While home-grown billion dollar companies in the region may be in short supply at the moment, there are plenty examples of hugely successful start-ups, such as Souq.com, which was taken over by Amazon in 2017 in a $580 million deal.
Al Shakar stressed the mindset had to change from one of consumer, to innovator, while investors must have the “risk appetite” to fund projects.
She said: “In general we’ve always been great consumers of innovation. We have the ability to buy the new technology and bring it over. We actually do have great innovation that is happening on the ground across the region and then, where the scale-up ceiling happens is that we do have investors and do have fund manager that are able to write the cheques up to a series B or series C.
“We even have the appetite. Investors are ok to risk that money because it’s not such a big cheque, but once you get to the Series C and D levels, the cheque sizes get bigger and so the risk appetite needs to get bigger.”
Ride-hailing app Careem has arguably been the greatest start-up success story from the region in recent years, following its $3.1bn sale to Uber, which was officially completed at the start of this year.
Al Shakar believed the positive ripple effects of the move will continue to be felt across the region for some time to come.
“I think we need more Careems and more successes. But Careem is a success, not only as a unicorn, but I see it as a university or a school because the type of talent that it employed and how many of those talent, whether they were at the top co-founder level, or engineer level, they didn’t have to be the C-Suite, but these people graduate out of Careem and start their own different types of tech businesses and end up becoming engineers in other businesses,” she said.
“There’s kind of an overflow effect and I think, whether we reach unicorn level or the millions level, I think what we’re creating is an environment and an industry where people can thrive.”
Despite being set up only two years ago, Bahrain-based Al Waha Fund of Funds has so far deployed tens of millions of dollars to a range of venture capitalists, including MSA Capital, Lumia Capital, BECO Capital, Middle East Venture Partners, 500 Startups and European fund manager Finch Capital.
In July it was revealed that it made a “substantial” investment in the Bedaya Fund 1 of seed-stage UAE-based venture capital fund Shorooq Partners.
Despite the disruptive impact of the coronavirus pandemic, Al Shakar said VC confidence in the region has been at an all-time high, with the first six months of the year seeing record levels of funding.
She said the “silver lining” to come from the current crisis is the emergence of serious players in the start-up sector.
“I think it’s also been able to clear out a lot of, I guess, the impersonators.
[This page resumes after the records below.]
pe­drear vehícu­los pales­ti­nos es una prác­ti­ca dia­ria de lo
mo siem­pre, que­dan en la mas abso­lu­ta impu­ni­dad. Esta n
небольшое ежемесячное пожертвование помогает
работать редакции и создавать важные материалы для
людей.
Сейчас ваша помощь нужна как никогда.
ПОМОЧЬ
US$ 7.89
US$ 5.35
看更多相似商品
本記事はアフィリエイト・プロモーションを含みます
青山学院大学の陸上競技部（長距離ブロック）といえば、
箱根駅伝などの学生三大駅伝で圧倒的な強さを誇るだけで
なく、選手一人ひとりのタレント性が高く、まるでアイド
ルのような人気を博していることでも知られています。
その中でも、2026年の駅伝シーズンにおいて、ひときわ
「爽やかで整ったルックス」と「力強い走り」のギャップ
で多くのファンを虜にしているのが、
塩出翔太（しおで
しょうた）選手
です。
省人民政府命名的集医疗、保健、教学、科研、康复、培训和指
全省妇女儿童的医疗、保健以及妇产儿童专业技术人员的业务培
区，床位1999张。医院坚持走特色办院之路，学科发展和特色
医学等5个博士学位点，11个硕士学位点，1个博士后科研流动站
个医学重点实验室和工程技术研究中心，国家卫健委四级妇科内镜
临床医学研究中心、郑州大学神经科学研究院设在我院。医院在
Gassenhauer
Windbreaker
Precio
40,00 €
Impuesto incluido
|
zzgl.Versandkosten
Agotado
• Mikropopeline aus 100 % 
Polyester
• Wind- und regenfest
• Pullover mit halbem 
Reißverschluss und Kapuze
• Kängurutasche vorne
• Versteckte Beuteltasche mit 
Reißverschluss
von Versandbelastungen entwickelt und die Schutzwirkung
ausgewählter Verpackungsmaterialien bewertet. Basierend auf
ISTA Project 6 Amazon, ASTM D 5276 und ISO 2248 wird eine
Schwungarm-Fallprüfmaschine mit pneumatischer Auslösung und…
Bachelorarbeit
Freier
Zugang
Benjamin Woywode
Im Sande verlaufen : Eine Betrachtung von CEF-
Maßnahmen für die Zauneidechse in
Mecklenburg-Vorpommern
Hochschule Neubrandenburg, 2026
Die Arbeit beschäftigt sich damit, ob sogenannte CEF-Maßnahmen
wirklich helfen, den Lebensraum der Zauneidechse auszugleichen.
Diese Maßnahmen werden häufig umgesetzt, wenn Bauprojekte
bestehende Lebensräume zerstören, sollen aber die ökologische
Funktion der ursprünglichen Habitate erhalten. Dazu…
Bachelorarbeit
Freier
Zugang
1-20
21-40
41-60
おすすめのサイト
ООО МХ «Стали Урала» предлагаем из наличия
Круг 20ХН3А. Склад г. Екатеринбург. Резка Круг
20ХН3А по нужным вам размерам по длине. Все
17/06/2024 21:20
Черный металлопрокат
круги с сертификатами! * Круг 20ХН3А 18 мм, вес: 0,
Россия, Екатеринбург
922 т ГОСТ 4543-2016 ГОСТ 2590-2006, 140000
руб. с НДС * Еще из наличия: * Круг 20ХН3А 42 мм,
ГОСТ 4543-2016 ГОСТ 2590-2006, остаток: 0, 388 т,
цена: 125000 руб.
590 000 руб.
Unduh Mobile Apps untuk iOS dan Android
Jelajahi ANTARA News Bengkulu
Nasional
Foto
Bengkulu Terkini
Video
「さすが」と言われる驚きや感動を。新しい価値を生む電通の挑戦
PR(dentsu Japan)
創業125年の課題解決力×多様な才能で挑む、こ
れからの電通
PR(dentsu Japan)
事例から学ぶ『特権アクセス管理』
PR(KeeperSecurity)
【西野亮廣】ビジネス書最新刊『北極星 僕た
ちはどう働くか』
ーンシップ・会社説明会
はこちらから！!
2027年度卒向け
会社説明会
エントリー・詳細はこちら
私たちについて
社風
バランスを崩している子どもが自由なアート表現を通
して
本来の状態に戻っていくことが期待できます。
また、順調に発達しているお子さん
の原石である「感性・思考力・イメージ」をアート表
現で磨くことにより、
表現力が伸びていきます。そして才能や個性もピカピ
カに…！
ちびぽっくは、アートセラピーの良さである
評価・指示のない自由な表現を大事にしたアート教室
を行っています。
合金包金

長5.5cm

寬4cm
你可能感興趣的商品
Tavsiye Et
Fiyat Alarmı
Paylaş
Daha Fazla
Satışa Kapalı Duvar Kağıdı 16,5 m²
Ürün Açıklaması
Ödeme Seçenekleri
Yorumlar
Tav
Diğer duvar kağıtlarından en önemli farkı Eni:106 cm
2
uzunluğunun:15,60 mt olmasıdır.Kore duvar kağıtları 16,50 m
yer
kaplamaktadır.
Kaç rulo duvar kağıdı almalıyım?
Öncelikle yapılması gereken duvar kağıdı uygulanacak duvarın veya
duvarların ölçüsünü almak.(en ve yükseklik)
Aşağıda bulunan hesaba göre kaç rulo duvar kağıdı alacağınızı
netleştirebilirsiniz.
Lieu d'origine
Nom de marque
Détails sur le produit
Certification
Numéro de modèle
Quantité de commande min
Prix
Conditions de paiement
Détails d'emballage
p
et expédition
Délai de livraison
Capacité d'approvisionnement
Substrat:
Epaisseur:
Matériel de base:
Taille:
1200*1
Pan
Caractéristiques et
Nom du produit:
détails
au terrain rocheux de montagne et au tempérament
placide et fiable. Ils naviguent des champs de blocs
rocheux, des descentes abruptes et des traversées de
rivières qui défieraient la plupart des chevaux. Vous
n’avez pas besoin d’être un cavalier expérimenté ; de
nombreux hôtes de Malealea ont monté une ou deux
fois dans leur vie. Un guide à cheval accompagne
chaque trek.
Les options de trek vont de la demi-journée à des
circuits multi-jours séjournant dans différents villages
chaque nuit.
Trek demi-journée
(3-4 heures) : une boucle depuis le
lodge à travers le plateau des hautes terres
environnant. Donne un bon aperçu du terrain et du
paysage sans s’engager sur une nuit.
There’s a lot of times where everything becomes very much a trend and everybody wants to get into it, but you realise now the ones who are truly believers in the opportunity across the region and those who are just here to be part of the ride,” she said.
“I was talking to a fund manager who said, it’s not just with the fund managers that you see that, but you also see a lot of entrepreneurs who probably just want to start a business because programmes are out there, the grants are out there. But this kind of crisis has also been able to weed out the entrepreneurs that are actually serious and really want to grow businesses out.”